[EXCERPT Boundary: Start]

LSU Coastal Resiliency researchers awarded $1.3M in grants

Nearly a quarter of the world’s population lives within 60 miles of the shoreline and within 300 feet of sea level elevation.
As sea level rises, these shoreline communities as well as barrier islands, dunes and marshes become more at-risk. The LSU Center for Coastal Resiliency, or CCR, led by Scott Hagen, a professor in the LSU Department of Civil & Environmental Engineering and the LSU Center for Computation & Technology, has received $1.3 million in grants to support critical research that will advance the tools and processes to assess these risks.
With support from the NOAA National Centers for Coastal Ocean Science, CCR will build upon its previous NOAA-funded efforts and those successful outcomes and strategies. One strategy has been to directly involve coastal resource managers early and throughout the assessment process. Resource managers’ input has informed the development and application of large-scale, high-definition computer models that can predict the coastal dynamics of sea level rise and assess hydrodynamic and ecological impacts at the coastal land margin. This research examines the impacts from the coastal dynamics of sea level rise through integrated field assessments and models representing tides, wind-wave, storm surge, coastal morphology, overland and biological processes.
In collaboration with the Dauphin Island Sea Lab, University of Central Florida, University of South Carolina and Texas A&M University-Corpus Christi, CCR researchers aim to refine, enhance and extend the models as well as link the economic impact and value of ecosystem services to the coastal dynamics of sea level rise.
“Our collaborative work has helped shift the paradigm for climate change and sea level rise assessments at the coastal land margin away from ‘bathtub’ assessments, which simply apply a static rise to existing configurations, to a more dynamic and realistic assessment,” said Hagen, the principal investigator of the projects. “The end products we have produced and are developing are truly outcomes from transdisciplinary work.”
This $1.2 million project is funded for four years. The researchers will deliver their results through a flexible, multi-platform mechanism that allows for region-wide or place-based assessments.
“Engaging stakeholders appropriately and effectively over the duration of the project should help ensure development of accessible and useful tools that can empower communities in better understanding and preparing for the impacts of climate change and sea level rise,” said Denise DeLorme, professor in the LSU Department of Environmental Sciences and co-principal investigator on the project.
Tackling large-scale challenges, such as sea level rise and storm surge response, with high definition computer models requires robust high-performance computing infrastructure.
“We have the people, tools and technology at LSU and the Center for Computation & Technology to find solutions that will be able to protect coastal communities worldwide,” said J. “Ram” Ramanujam, director of the LSU Center for Computation & Technology. “CCR’s strength is in building collaborations across disciplines to develop advanced systems-based models and further our understanding of the complexities that factor into coastal resiliency.”
CCR received another grant to quantify the dynamic effects of sea level rise and projected landscape changes on storm surge in Hampton Roads, Virginia, which is rated second only to New Orleans as the most vulnerable area to relative sea level rise in the U.S. Results from this project will be centered on scenario projections of nuisance flooding at high tide, storm surge depth and extent under a suite of storm conditions, sea level rise rates, landscape changes and possible management actions. CCR will partner with the Northern Gulf Institute at Mississippi State University on this project.

[EXCERPT Boundary: End]
[DATASET Boundary: Start]

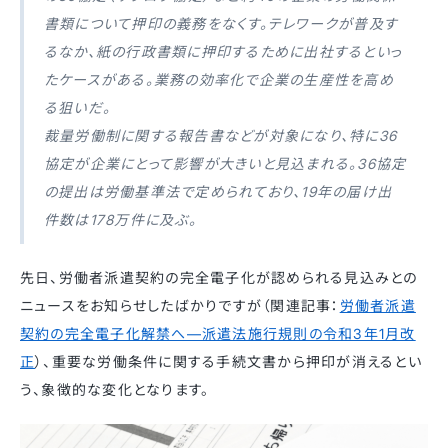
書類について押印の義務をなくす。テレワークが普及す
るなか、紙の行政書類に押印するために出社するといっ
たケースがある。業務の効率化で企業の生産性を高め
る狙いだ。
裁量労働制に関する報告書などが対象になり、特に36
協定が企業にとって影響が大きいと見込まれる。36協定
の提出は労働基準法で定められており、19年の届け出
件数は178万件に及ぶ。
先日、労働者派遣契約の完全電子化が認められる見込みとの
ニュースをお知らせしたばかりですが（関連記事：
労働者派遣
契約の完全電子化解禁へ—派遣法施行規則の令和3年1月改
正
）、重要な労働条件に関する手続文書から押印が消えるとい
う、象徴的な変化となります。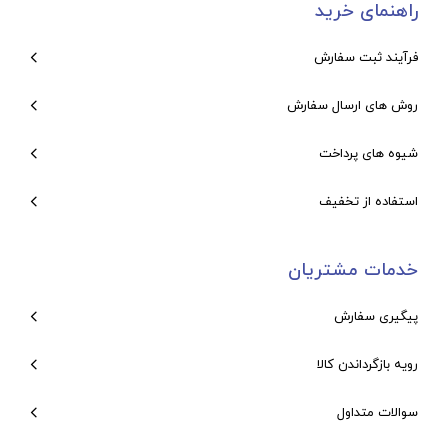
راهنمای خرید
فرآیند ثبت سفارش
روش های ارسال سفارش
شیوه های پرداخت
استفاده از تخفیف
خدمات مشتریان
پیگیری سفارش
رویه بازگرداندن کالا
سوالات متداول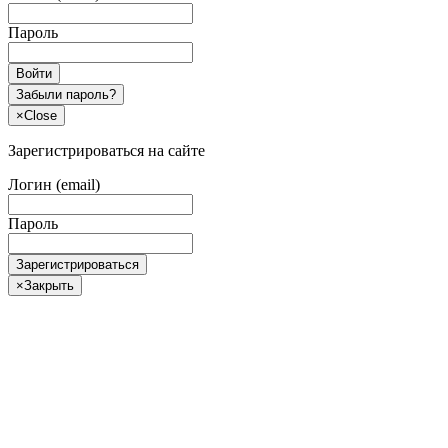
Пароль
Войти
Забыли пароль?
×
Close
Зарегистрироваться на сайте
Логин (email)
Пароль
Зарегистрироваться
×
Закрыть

[DATASET Boundary: End]
[DATASET Boundary: Start]

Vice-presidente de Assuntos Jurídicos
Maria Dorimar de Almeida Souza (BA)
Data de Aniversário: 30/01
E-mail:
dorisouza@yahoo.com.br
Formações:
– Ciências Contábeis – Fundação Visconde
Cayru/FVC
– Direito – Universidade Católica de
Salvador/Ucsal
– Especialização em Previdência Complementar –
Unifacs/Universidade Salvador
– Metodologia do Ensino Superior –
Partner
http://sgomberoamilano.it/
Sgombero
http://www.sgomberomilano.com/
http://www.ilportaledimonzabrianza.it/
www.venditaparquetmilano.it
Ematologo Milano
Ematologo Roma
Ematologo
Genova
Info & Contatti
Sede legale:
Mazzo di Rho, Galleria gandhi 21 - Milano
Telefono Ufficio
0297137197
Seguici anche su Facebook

[DATASET Boundary: End]
[DATASET Boundary: Start]

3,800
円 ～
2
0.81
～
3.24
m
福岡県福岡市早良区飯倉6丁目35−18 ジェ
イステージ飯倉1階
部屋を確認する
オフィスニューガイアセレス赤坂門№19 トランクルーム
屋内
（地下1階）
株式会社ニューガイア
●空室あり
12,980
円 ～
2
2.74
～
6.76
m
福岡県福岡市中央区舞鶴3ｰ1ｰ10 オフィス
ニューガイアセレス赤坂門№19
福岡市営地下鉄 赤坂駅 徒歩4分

[DATASET Boundary: End]

• REQUIRED TASKS:
a - According to the coastal resiliency grants article, which area is rated second only to New Orleans as the most vulnerable to relative sea level rise in the U.S.?
b - Transcribe the passage of the coastal resiliency grants article between "LSU Coastal Resiliency" and "sea level elevation.", inclusive.

• SOLUTIONS IN ORDER:
a - Hampton Roads, Virginia.

b -
LSU Coastal Resiliency researchers awarded $1.3M in grants

Nearly a quarter of the world’s population lives within 60 miles of the shoreline and within 300 feet of sea level elevation.